Il marqua une pause.
— Mais je crois que nous n’avons pas le choix, nous devons rester encore deux mois si nous voulons produire suffisamment pour nourrir nos familles. Pour le moment, nous n’avons plus de nouvelles de ces bêtes terribles et nous produisons bien, rapidement. Voilà.
Il se rassit, accompagné par une rumeur d’approbation. Le Henki leva la main. Hans soupira.
— Moi, je crains pas ces Täifel ou ces… bêtes. Ici on est bien, on peut rester. D’ailleurs, Thalia, tu peux pas dire si ce danger est proche, hein ?
Elle se leva à contrecœur.
— Ce qui est sûr, c’est que les signes sont là. Avec ce cri, nous avons la confirmation du danger. Je ne crois pas que cela nous vise précisément. Toute la vallée est concernée, même la ville. Mais, ici, nous sommes plus vulnérables, voilà. Alors non, je ne peux pas vous donner plus de précisions.
— Bon, écoutez, reprit Hans Steinmann. Pour le moment, nous allons essayer d’augmenter la production. Je sais que nous travaillons dur, mais nous pouvons le faire. Disons que nous pouvons nous donner Mabon comme date. Et, dans ce cas nous pourrons fêter le mariage de nos deux jeunes que je n’oublie pas, dit-il, en se tournant vers le couple.
Flore soupira. Elle avait suivi ce débat avec inquiétude, gardant en tête cette échéance que leur avait fixée le Wispergard. Hans continuait son explication.
— Cela nous ferait terminer un mois plus tôt, nous pouvons le faire. Thalia et Naraël vont rester vigilants. Je sais que vous leur faites entièrement confiance. Je crois que nous pouvons aller nous coucher maintenant. Demain il y a de l’ouvrage, nous nous lèverons plus tôt.

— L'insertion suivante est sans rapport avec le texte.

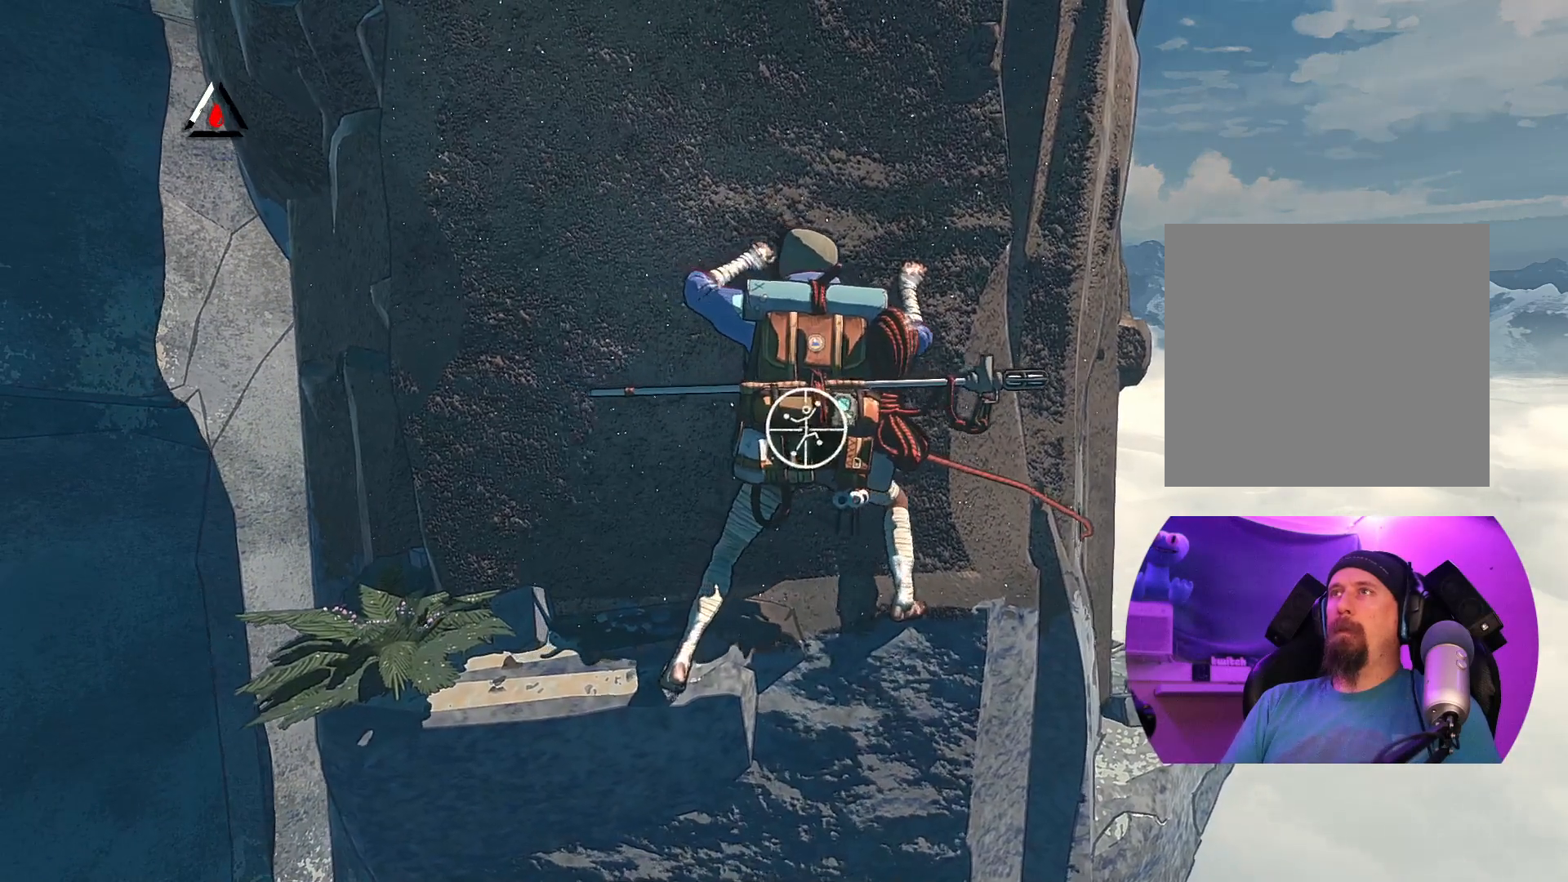
{"buttons": [], "left_stick": "up", "right_stick": "center", "events": [[50, "left_stick", "right"], [150, "left_stick", "up-right"], [400, "left_stick", "up"], [433, "R1", "up"]]}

Chacun se leva comme à regret. Les discussions allaient bon train et il y avait fort à parier que le sommeil ne viendrait pas tout de suite. Flore et Thibaut rejoignirent Hans en conversation avec les deux chamans. Thalia se tourna vers Flore.

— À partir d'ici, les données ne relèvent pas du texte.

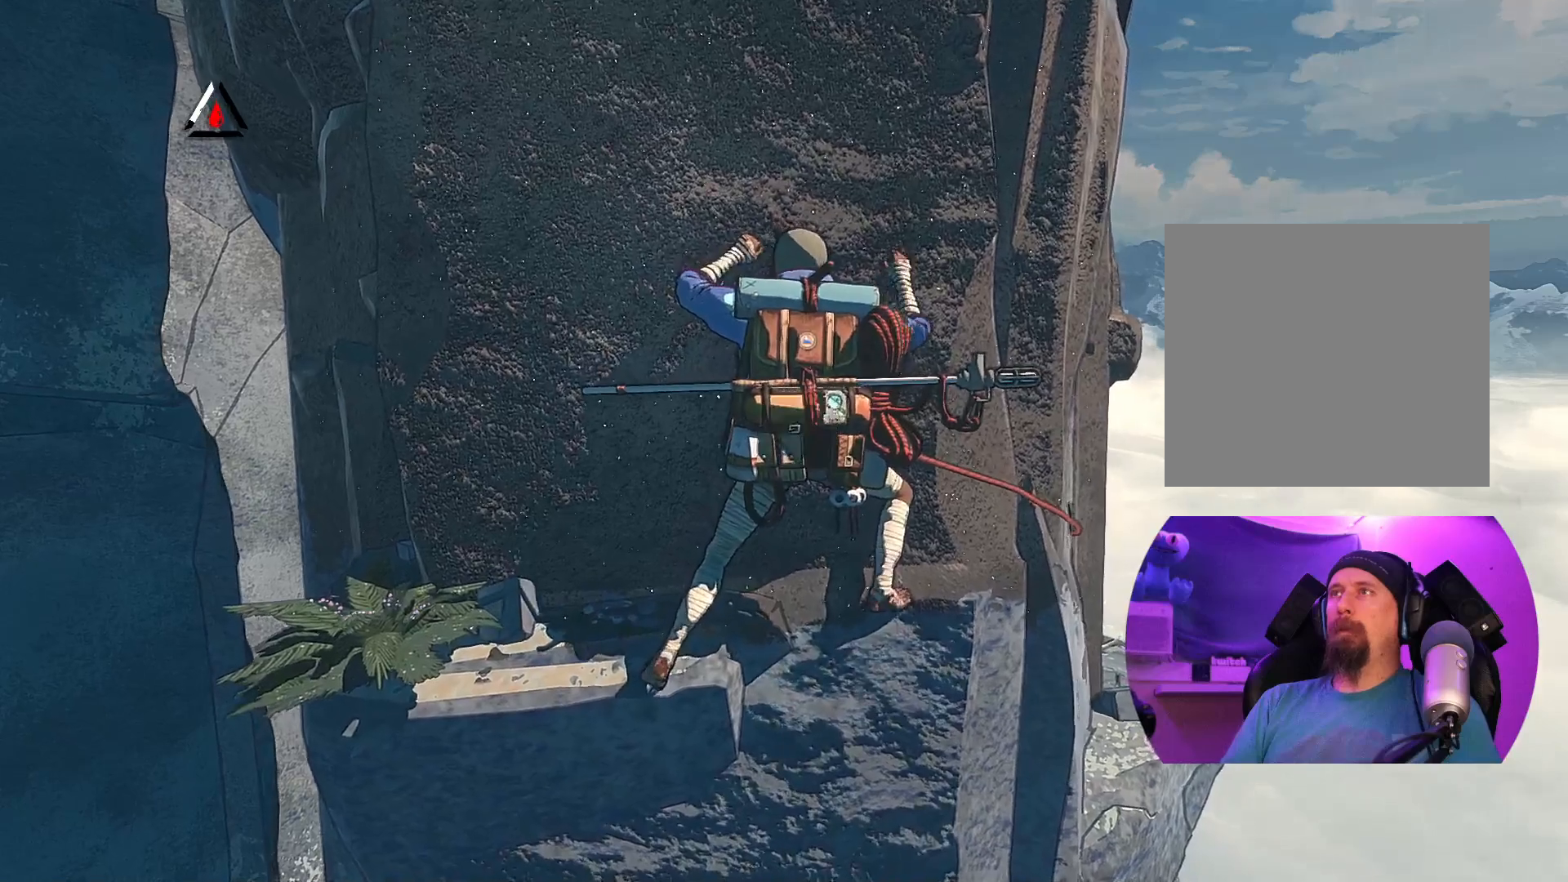
{"buttons": [], "left_stick": "left", "right_stick": "center", "events": [[83, "left_stick", "up-left"], [233, "left_stick", "left"]]}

— Je comprends votre inquiétude.
Thibaut affichait un visage sombre.
— Alors, Naraël, ce que j’ai vu à l’Arbre-Maître était réel, n’est-ce pas ?
Le vieux regarda Thalia. Elle lui fit un léger signe d’approbation.

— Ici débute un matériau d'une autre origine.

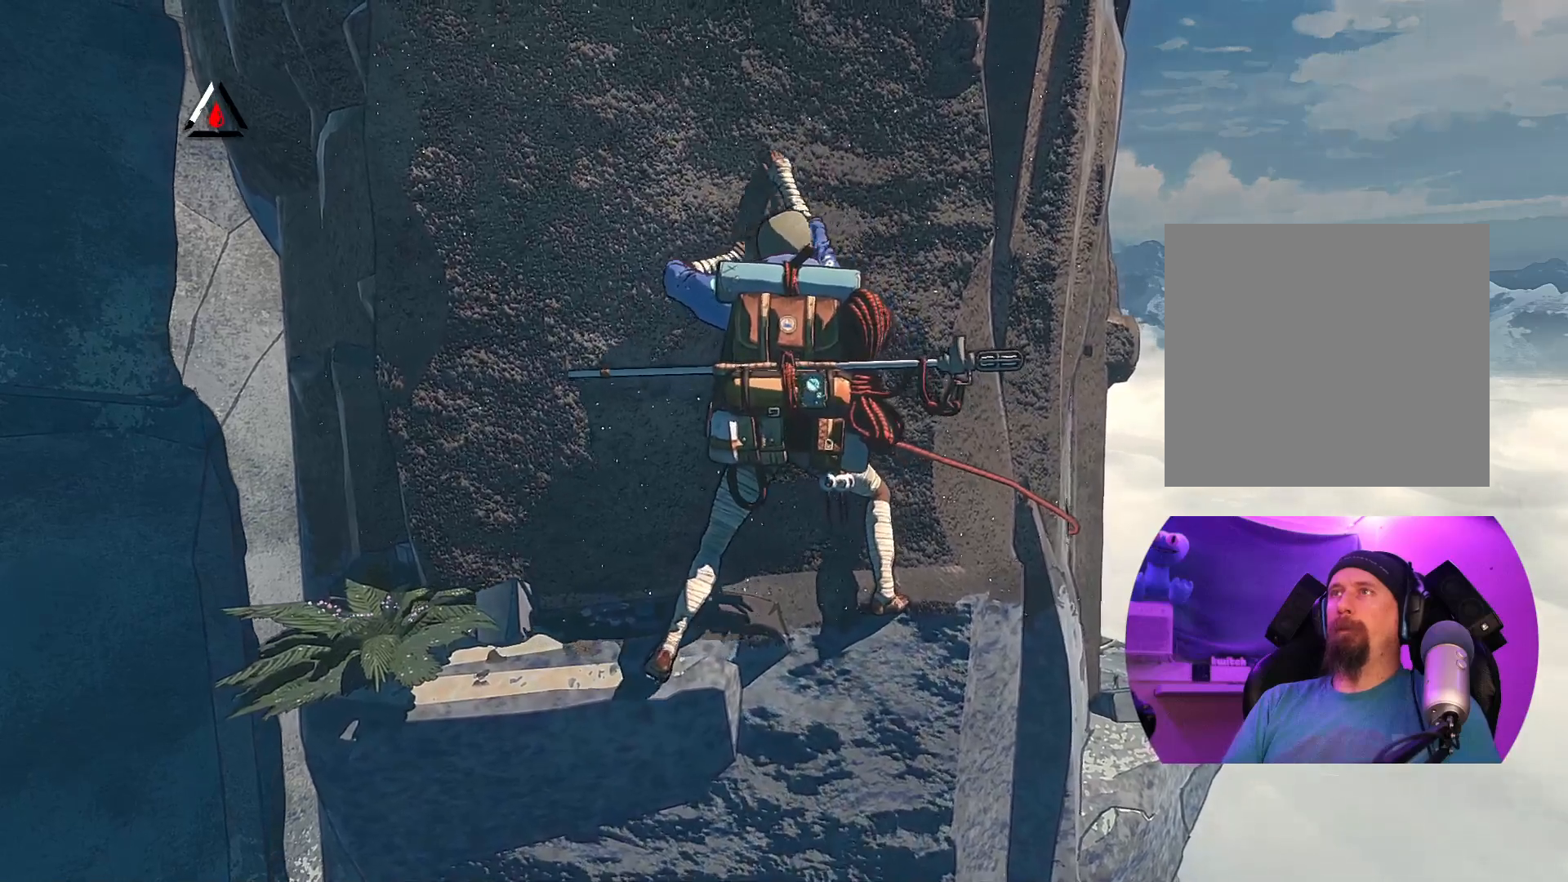
{"buttons": [], "left_stick": "left", "right_stick": "center", "events": []}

— Venez, nous allons parler de ça chez moi.
Flore se colla contre Thibaut, la boule au ventre.
— J’ai reçu de nombreux signes, commença Thalia. Je sens une menace plus précise sur vous deux et encore plus sur toi Thibaut. Je ne sais pas l’expliquer ni la préciser plus. Mais c’est ce que veulent bien nous apprendre les signes, dont tes songes Thibaut. Alors oui, c’est cette menace qui est à l’origine de tes visions à l’Arbre-Maître. Mais, je te le répète, rien n’est écrit, ce ne sont que des signes d’avertissement, sans plus.
Flore serra le bras de Thibaut. Il montrait un visage décomposé. Il balbutia.
— Moi… mais pourquoi… enfin ?
— Nous n’avons pas voulu t’en parler plus tôt, car il n’y avait rien de précis… jusqu’à ce cri qui confirme la menace. Mais je ne peux t’en dire plus. En tout cas, je ne vois pas de danger imminent. Je ne veux pas que tu aies peur, surtout, c’est trop imprécis. Je suis désolée pour vous deux.
Elle posa ses mains sur celles de Flore.
— Mais on va tout faire pour que vous ayez un beau mariage.
Flore lui adressa un timide sourire. Ils sortirent. Flore serrait la taille de Thibaut, laissant sa tête sur son épaule. Il s’arrêta et la regarda.
— Écoute, mon amour, il ne faut pas que tout cela change quoi que ce soit. Ici, nous sommes entourés. Ça va aller, tu verras.
Elle comprit qu’il prenait sur lui pour qu’elle n’ait pas trop d’angoisse. Elle le regarda, submergée par l’émotion et son amour pour lui. Elle l’embrassa longuement. Ils se séparèrent doucement.
— Je t’aime, lui dit-elle, oh oui, plus que tout et, ensemble, nous sommes forts.
Chacun regagna son logement.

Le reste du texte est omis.